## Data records

· · · ·

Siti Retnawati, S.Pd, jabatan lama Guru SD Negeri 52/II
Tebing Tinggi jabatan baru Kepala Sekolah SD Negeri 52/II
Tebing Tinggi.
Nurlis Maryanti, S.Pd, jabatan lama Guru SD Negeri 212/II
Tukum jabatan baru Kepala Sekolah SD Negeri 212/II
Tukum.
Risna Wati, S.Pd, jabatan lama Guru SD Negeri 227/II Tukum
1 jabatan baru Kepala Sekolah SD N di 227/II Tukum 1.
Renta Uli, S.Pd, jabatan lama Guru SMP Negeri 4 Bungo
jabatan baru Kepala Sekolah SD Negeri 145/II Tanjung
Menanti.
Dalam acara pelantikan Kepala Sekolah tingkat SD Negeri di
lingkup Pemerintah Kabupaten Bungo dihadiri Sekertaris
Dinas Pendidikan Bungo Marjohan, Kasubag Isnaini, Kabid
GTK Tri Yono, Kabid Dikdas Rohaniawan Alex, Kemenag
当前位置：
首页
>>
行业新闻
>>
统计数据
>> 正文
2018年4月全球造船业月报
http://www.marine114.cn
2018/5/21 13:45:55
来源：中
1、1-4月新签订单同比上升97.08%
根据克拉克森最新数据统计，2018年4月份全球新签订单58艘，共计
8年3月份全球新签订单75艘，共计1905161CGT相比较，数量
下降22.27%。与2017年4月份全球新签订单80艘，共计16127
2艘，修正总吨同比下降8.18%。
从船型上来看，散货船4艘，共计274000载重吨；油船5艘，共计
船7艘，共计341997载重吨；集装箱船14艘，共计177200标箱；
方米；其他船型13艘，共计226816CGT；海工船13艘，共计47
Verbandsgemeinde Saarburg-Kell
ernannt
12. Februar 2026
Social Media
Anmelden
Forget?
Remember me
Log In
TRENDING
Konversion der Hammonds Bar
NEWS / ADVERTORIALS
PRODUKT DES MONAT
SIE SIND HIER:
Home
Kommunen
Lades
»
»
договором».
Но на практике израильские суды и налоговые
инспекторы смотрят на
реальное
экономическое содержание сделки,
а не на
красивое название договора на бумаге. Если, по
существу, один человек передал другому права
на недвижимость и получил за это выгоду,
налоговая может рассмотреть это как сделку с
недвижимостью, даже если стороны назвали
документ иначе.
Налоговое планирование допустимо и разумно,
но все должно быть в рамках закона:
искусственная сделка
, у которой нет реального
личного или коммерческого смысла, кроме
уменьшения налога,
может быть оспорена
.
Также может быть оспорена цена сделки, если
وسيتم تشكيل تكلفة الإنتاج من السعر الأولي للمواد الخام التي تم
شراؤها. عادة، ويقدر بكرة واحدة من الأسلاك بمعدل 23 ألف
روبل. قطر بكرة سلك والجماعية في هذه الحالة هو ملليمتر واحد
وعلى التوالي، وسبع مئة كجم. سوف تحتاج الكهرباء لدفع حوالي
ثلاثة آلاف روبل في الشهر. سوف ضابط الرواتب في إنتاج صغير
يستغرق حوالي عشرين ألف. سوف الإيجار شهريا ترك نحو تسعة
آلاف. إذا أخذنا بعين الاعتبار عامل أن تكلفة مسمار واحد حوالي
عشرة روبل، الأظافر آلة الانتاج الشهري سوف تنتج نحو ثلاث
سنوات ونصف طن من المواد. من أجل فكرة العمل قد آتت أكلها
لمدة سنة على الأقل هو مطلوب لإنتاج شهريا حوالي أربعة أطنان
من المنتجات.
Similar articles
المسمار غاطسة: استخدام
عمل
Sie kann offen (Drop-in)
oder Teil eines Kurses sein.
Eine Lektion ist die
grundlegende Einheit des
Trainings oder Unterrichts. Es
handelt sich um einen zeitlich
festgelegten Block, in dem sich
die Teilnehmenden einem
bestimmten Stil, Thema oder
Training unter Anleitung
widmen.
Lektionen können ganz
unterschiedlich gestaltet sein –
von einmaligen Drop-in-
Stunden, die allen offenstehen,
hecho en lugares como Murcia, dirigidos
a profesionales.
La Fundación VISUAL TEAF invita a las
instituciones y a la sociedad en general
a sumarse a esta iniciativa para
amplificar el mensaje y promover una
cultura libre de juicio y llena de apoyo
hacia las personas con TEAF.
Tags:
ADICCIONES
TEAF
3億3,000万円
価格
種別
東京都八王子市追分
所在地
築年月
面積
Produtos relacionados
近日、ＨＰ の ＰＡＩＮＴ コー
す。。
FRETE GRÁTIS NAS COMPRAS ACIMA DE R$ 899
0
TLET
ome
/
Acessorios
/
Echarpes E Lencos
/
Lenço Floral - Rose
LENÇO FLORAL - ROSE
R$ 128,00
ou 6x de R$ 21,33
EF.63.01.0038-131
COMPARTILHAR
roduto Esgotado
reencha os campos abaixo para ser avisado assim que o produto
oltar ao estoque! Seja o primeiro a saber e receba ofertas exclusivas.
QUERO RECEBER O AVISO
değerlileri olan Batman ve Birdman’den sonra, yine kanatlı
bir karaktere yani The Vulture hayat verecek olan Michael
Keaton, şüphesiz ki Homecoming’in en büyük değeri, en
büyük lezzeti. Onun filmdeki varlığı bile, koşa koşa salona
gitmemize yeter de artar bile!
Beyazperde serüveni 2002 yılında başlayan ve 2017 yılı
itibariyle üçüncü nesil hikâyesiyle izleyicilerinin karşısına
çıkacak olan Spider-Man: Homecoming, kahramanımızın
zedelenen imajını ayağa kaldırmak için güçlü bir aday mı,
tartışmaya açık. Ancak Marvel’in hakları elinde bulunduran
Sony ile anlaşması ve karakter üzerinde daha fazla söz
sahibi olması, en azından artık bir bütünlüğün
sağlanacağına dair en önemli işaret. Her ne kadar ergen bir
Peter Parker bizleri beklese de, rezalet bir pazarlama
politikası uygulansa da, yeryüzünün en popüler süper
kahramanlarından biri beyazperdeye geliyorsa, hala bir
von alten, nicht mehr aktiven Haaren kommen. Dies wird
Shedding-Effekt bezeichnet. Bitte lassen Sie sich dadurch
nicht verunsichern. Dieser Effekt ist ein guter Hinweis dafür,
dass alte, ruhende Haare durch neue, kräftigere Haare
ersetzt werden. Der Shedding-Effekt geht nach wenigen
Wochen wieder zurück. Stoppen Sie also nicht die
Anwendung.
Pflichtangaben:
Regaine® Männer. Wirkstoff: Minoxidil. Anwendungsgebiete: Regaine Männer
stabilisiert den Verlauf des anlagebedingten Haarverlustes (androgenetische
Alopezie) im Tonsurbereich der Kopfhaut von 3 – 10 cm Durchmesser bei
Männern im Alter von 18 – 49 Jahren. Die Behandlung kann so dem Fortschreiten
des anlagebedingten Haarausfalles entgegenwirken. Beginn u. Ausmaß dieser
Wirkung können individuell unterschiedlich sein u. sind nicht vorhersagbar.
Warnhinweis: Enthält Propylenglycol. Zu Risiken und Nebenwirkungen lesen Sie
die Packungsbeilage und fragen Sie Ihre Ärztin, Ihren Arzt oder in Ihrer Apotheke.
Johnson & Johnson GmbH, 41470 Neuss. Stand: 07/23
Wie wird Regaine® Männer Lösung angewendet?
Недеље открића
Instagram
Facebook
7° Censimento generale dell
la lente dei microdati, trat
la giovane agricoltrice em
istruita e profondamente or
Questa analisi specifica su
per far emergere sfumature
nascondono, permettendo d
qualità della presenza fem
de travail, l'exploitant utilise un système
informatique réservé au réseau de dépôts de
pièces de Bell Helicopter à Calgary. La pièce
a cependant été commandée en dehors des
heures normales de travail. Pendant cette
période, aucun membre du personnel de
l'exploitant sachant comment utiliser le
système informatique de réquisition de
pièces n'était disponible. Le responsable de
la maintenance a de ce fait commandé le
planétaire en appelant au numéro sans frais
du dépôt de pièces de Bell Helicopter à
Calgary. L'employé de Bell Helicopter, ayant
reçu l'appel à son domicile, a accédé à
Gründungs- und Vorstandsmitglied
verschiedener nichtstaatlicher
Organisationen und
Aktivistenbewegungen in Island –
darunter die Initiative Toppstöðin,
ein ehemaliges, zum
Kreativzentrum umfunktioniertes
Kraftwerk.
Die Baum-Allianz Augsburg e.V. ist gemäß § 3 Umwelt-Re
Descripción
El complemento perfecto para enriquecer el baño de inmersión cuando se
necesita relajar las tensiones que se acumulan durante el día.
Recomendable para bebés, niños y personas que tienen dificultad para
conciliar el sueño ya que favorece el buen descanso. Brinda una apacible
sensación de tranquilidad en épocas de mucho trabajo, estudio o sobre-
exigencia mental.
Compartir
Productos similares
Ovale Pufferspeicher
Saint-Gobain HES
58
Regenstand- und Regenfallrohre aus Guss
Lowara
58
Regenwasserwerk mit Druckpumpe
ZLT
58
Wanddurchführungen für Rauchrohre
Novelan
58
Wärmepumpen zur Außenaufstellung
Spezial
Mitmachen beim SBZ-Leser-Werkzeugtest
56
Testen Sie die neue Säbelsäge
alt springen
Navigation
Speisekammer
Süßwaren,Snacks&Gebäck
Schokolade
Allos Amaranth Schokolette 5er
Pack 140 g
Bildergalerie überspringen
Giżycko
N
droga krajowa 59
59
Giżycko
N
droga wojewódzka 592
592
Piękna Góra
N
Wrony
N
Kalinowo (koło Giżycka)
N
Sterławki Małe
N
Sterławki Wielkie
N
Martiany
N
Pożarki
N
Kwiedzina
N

· · · ·

## ASSIGNED TASK
Copy the records above faithfully. Begin at their first line, end at the line containing "Renta Uli, S.Pd, jabatan", and include nothing else.

## ANSWER FOR THIS EXERCISE
Siti Retnawati, S.Pd, jabatan lama Guru SD Negeri 52/II
Tebing Tinggi jabatan baru Kepala Sekolah SD Negeri 52/II
Tebing Tinggi.
Nurlis Maryanti, S.Pd, jabatan lama Guru SD Negeri 212/II
Tukum jabatan baru Kepala Sekolah SD Negeri 212/II
Tukum.
Risna Wati, S.Pd, jabatan lama Guru SD Negeri 227/II Tukum
1 jabatan baru Kepala Sekolah SD N di 227/II Tukum 1.
Renta Uli, S.Pd, jabatan lama Guru SMP Negeri 4 Bungo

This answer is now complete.